Kitap hakkında vurgulamam gereken bir diğer önemli nokta da okuyanlar bilecektir, benim öykülerim başkalarının hikâyelerini anlatan öykülerdir. Kendi iç dünyamın sancılarını kendime saklarım. Beni ilgilendiren başkalarının yaşam savaşları, hüzünleri, acıları…
Kitabınızın Avrupa serüvenini anlatır mısınız?
Kitabımın Avrupa serüveni henüz başlamadı. Bu sene uygun bir Fransız yayınevi bulup Fransızca yayınlatmayı istiyorum. Bakalım zaman neyi gösterecek.

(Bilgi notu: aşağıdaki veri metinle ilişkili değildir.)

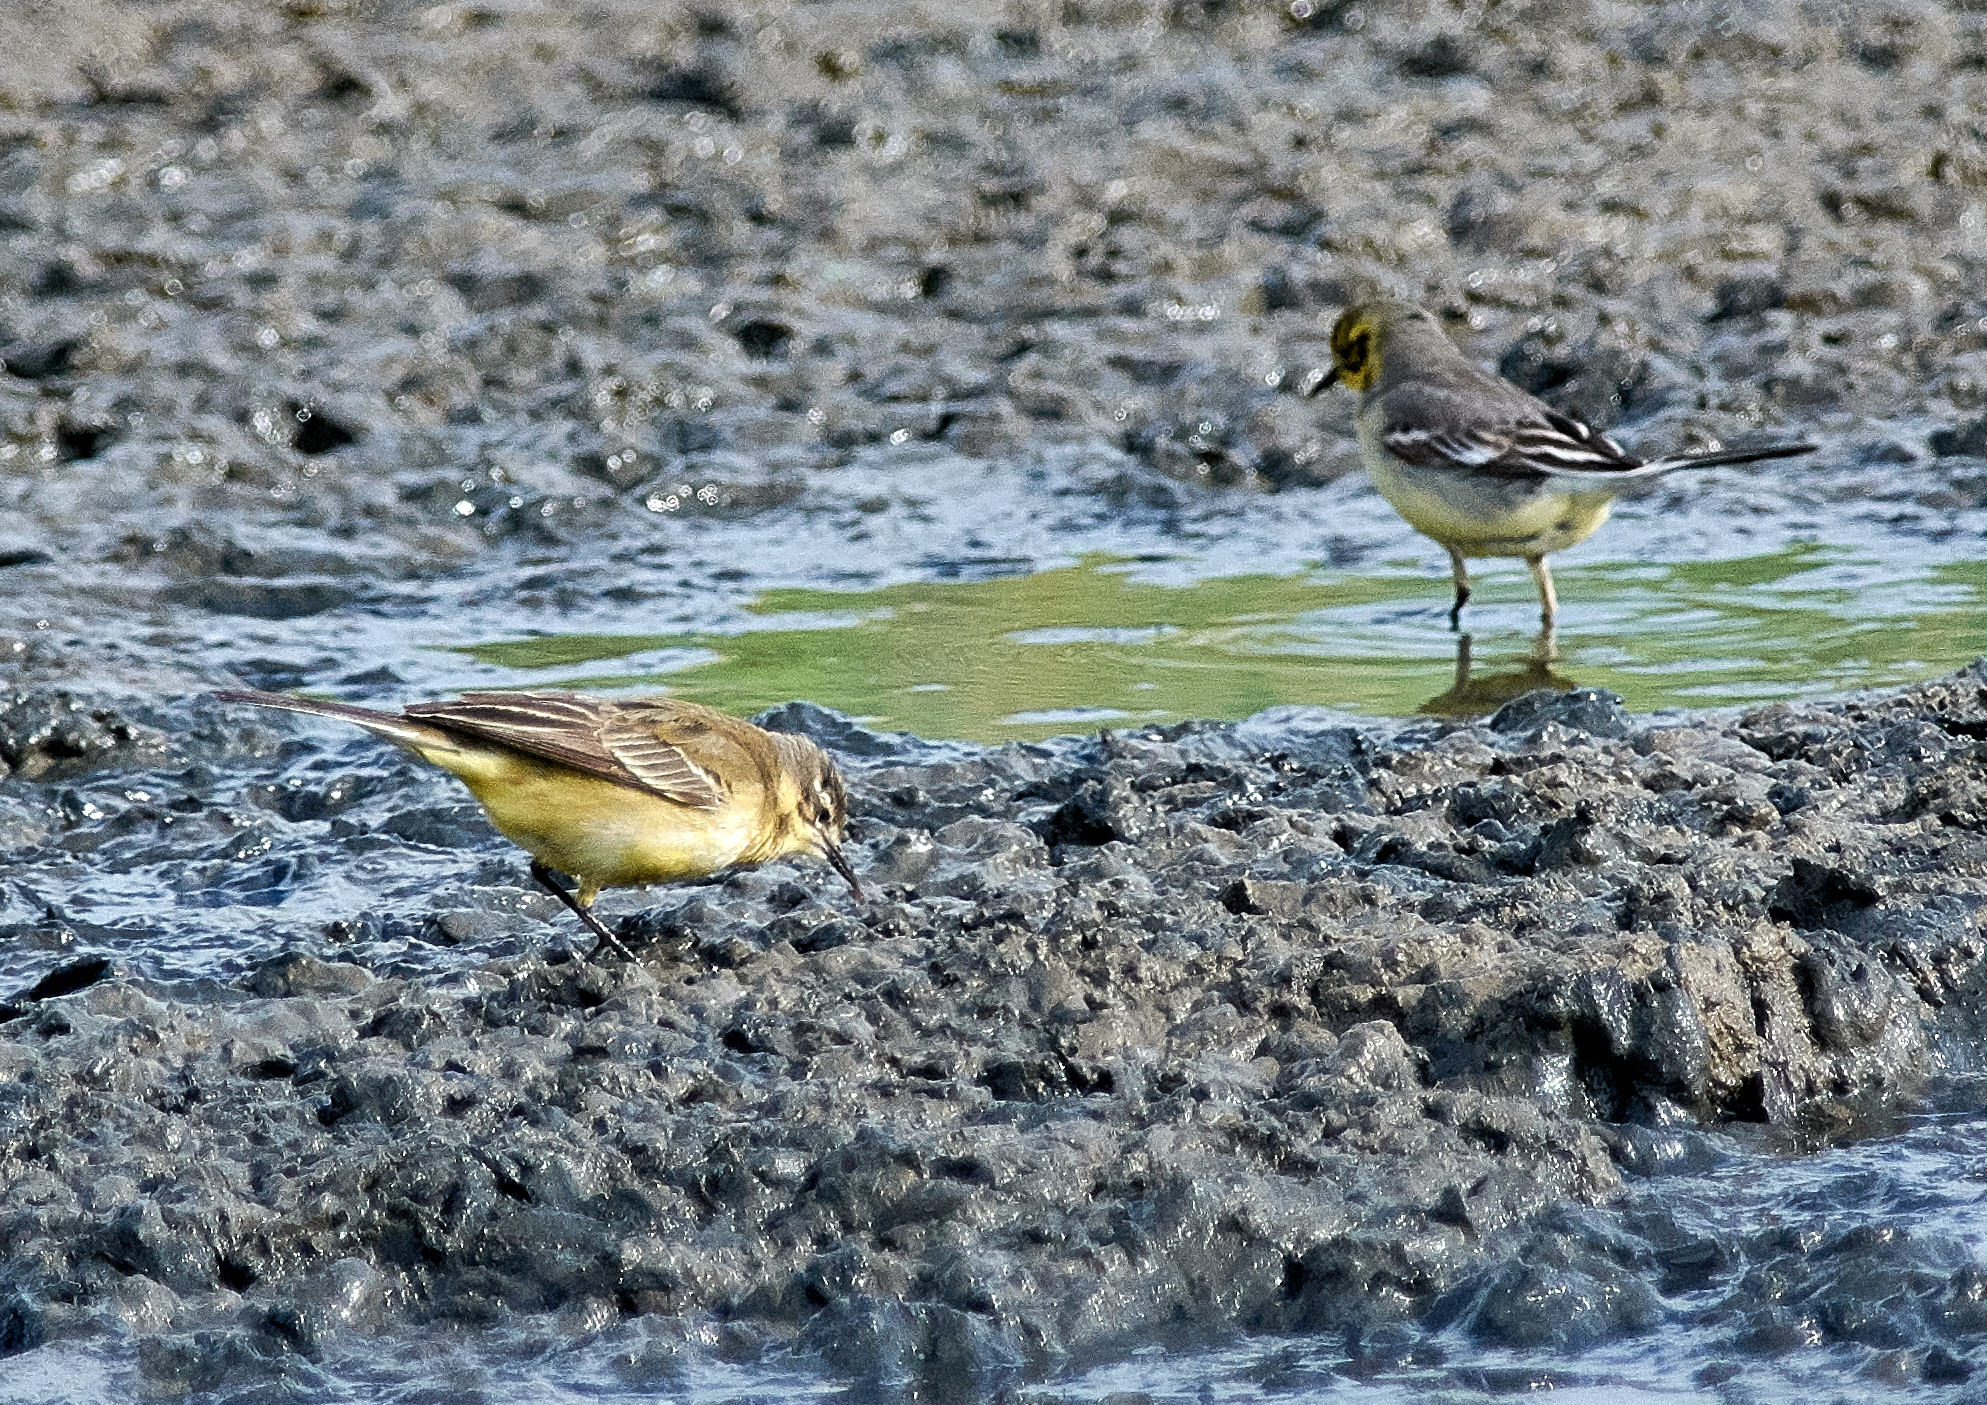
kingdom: Animalia
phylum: Chordata
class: Aves
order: Passeriformes
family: Motacillidae
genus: Motacilla
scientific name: Motacilla flava
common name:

Kitabınız Türkiye’de nasıl yankı buldu?
Kitap adına çok iyi dönüşler aldım. Hatta epey şaşırdım. İlk ayda üç değerli yazar, edebiyatçı tarafından üç ayrı inceleme yazısı yazıldı kitap hakkında. Bir de usta bir şairimiz Hürriyet Kitap’taki makalesinde kitaba beğenilerini belirtti. Bütün bunların sonucunda hissettiğim en önemli şey yazdıklarım konusunda kendimin de artık ikna olması. Artık yazı merkezli bir yaşamı daha ciddi olarak düşünebiliyorum kendi adıma.
Yazarlık süreciniz nasıl devam edecek? Geleceğe yönelik proje ve düşüncelerinizi alabilir miyiz?
Yola devam etmeyi düşünüyorum. Kafamda “Bir öykü Bir Novella” projesi var şimdilik.